**WORK REQUEST:** Which lines below hold the word "pixels"? Report each one.

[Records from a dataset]
::::::

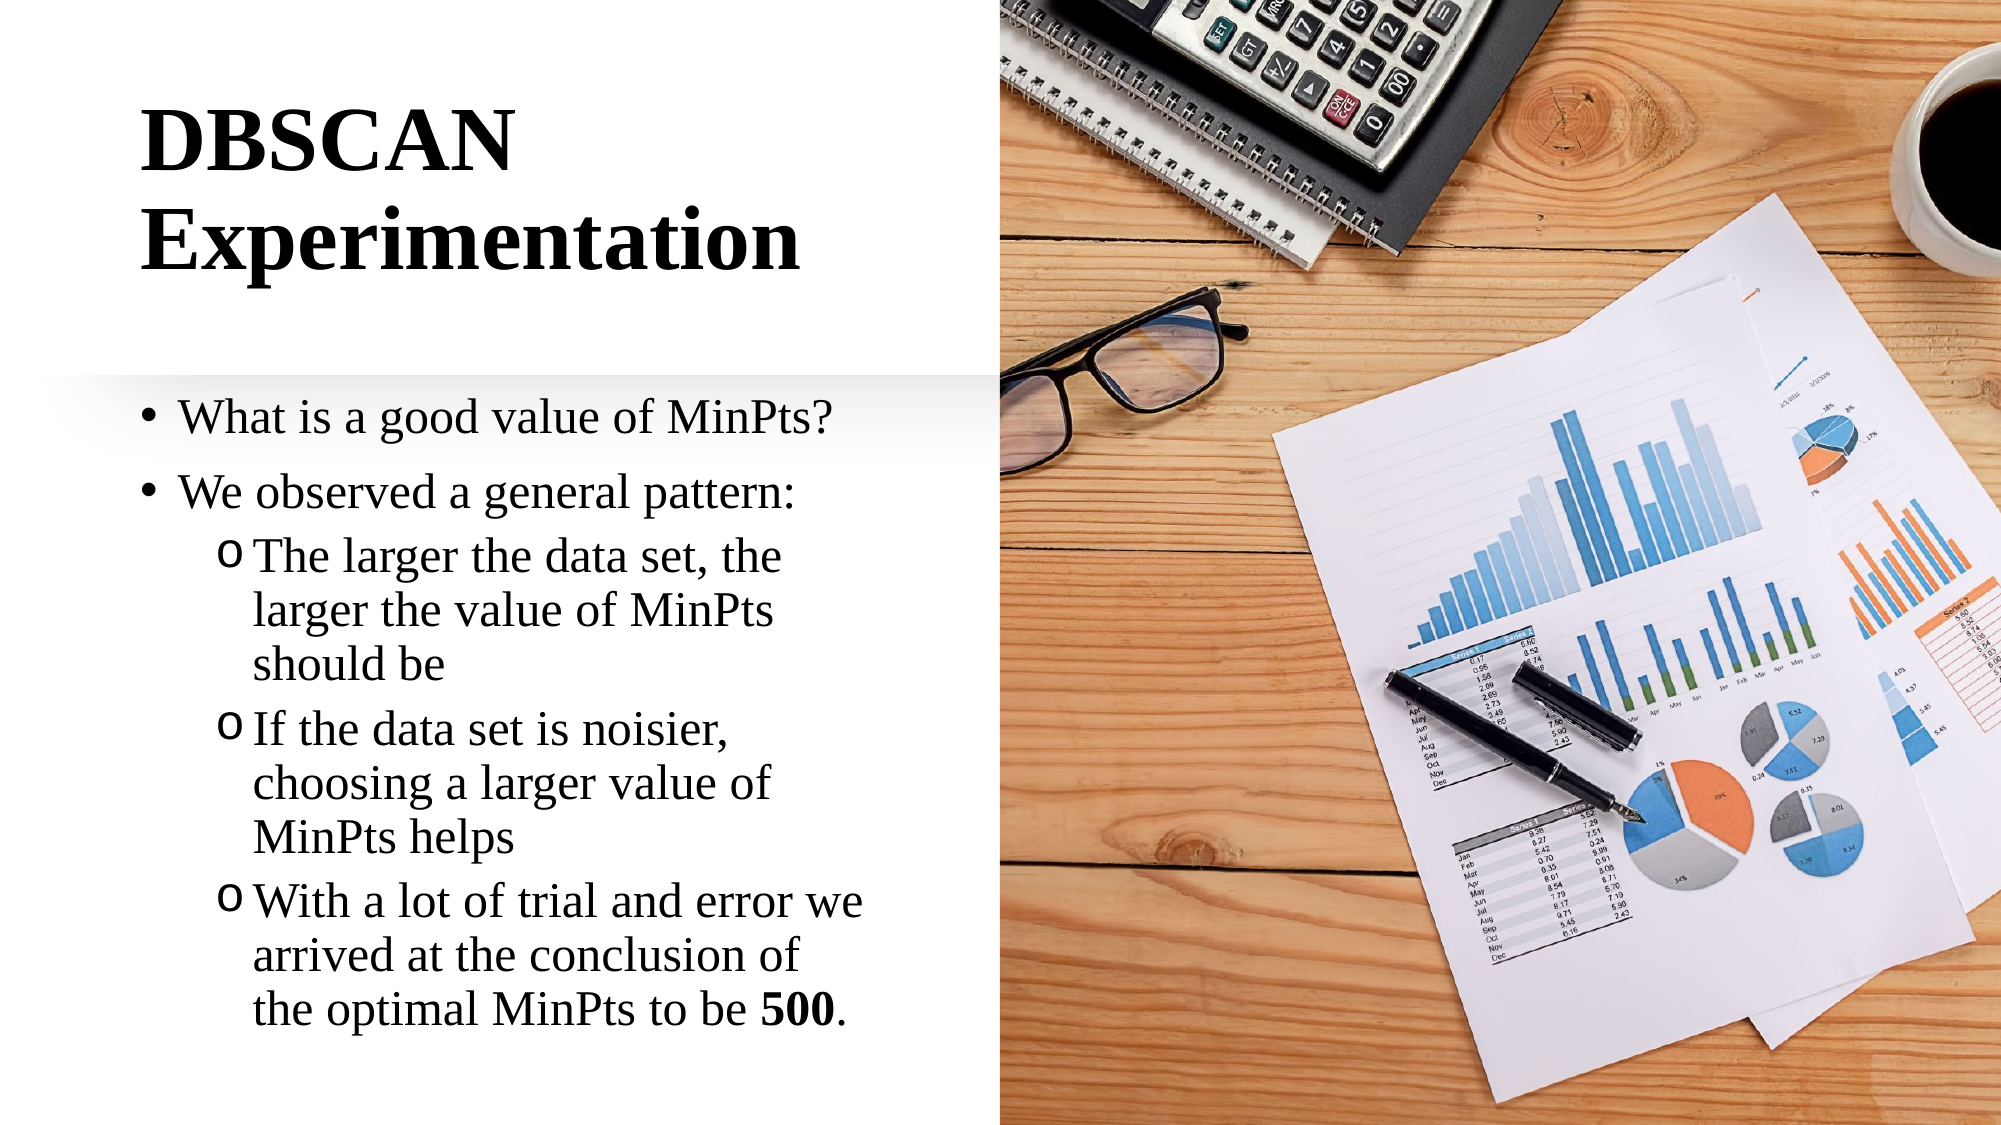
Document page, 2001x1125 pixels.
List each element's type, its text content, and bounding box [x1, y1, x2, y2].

list What is a good value of MinPts? We observed a general pattern: The larger the data set, the larger the value of MinPts should be If the data set is noisier, choosing a larger value of MinPts helps With a lot of trial and error we arrived at the conclusion of the optimal MinPts to be 500. [124, 450, 888, 1043]
text_box [0, 0, 999, 376]
picture [999, 0, 2001, 1125]
text_box [0, 376, 999, 1125]
title DBSCAN Experimentation [124, 57, 888, 324]
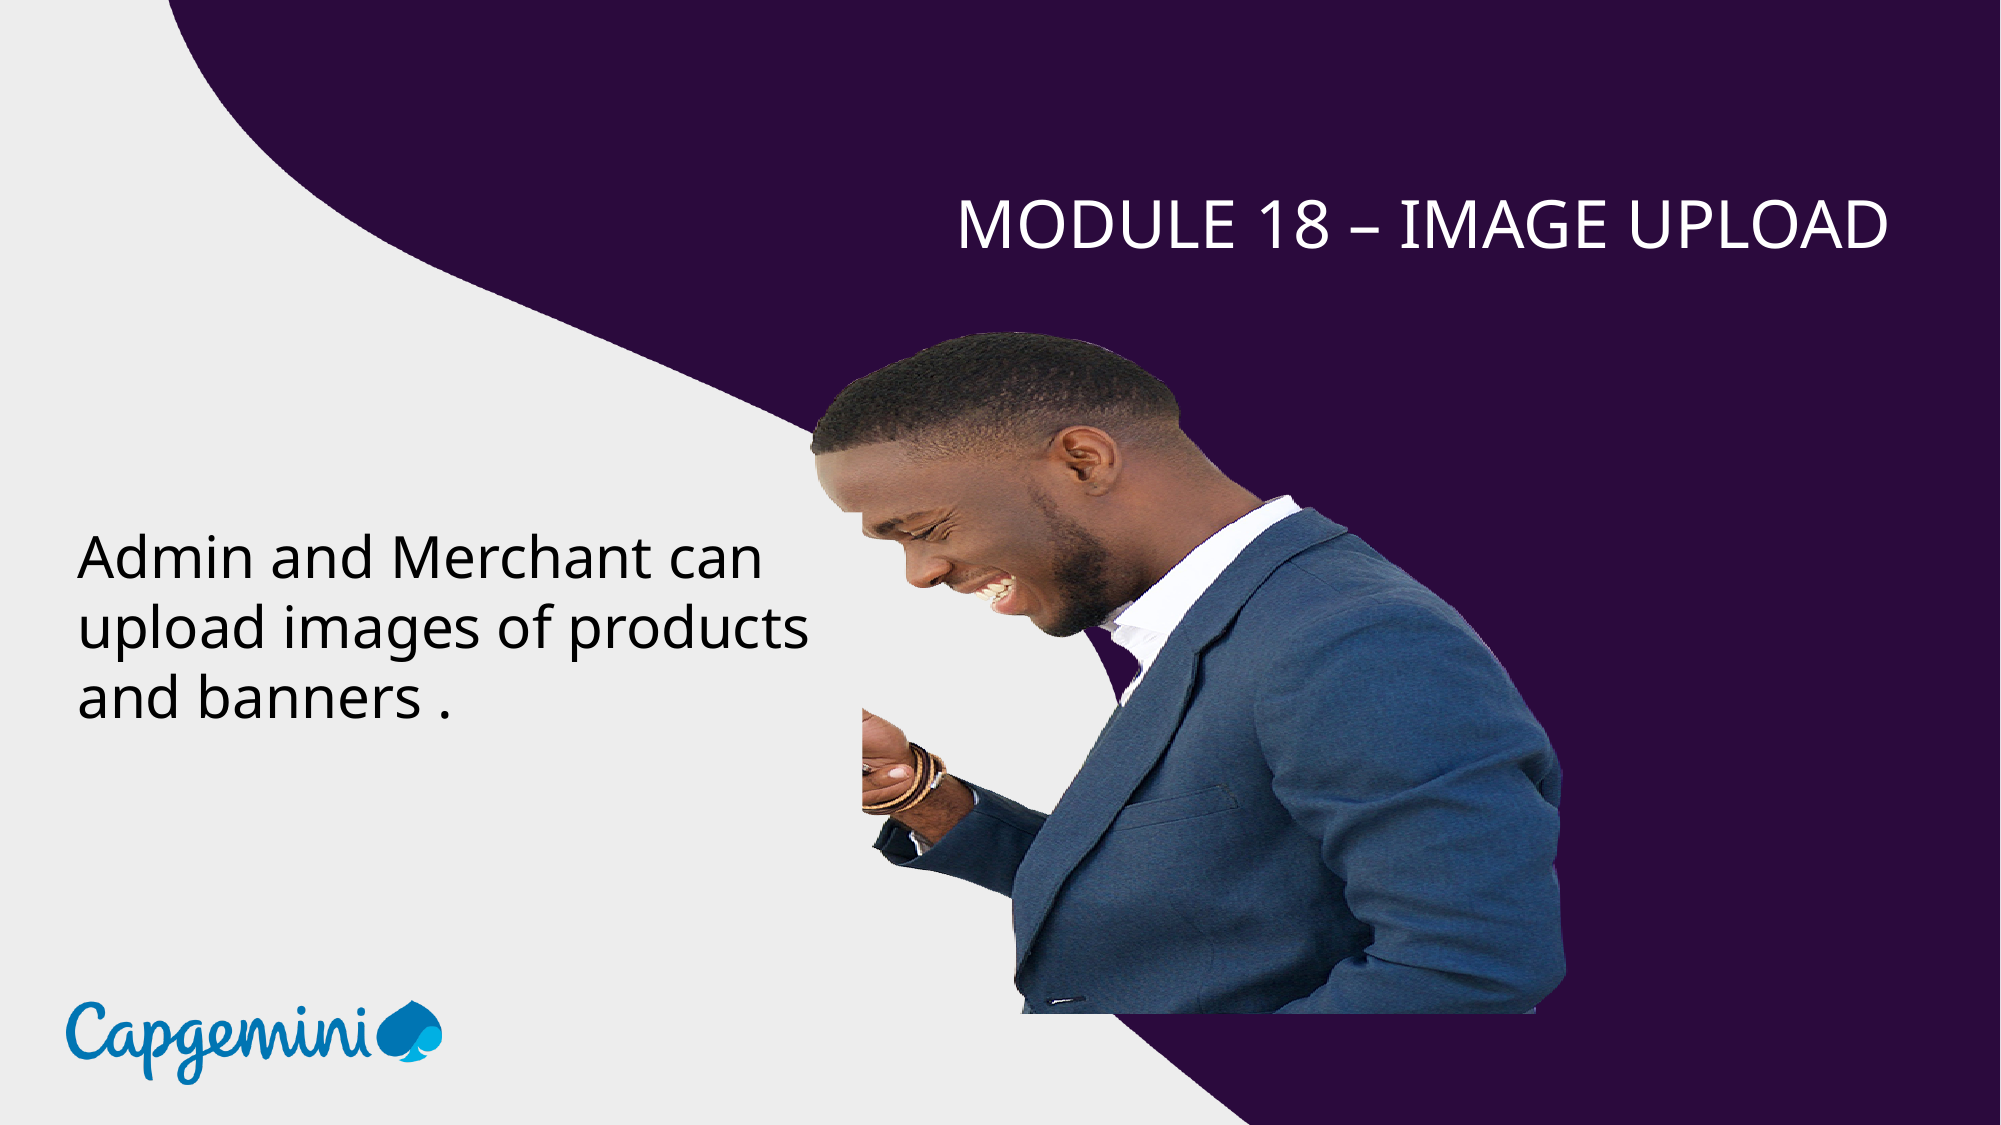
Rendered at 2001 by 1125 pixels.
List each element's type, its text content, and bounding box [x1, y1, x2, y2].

picture [185, 1061, 195, 1079]
picture [0, 0, 2001, 1125]
text_box MODULE 18 – IMAGE UPLOAD [940, 174, 1908, 270]
picture [217, 1027, 225, 1042]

::::::

**EXERCISE RESULT:**
Document page, 2001x1125 pixels.
Rendered at 2001 by 1125 pixels.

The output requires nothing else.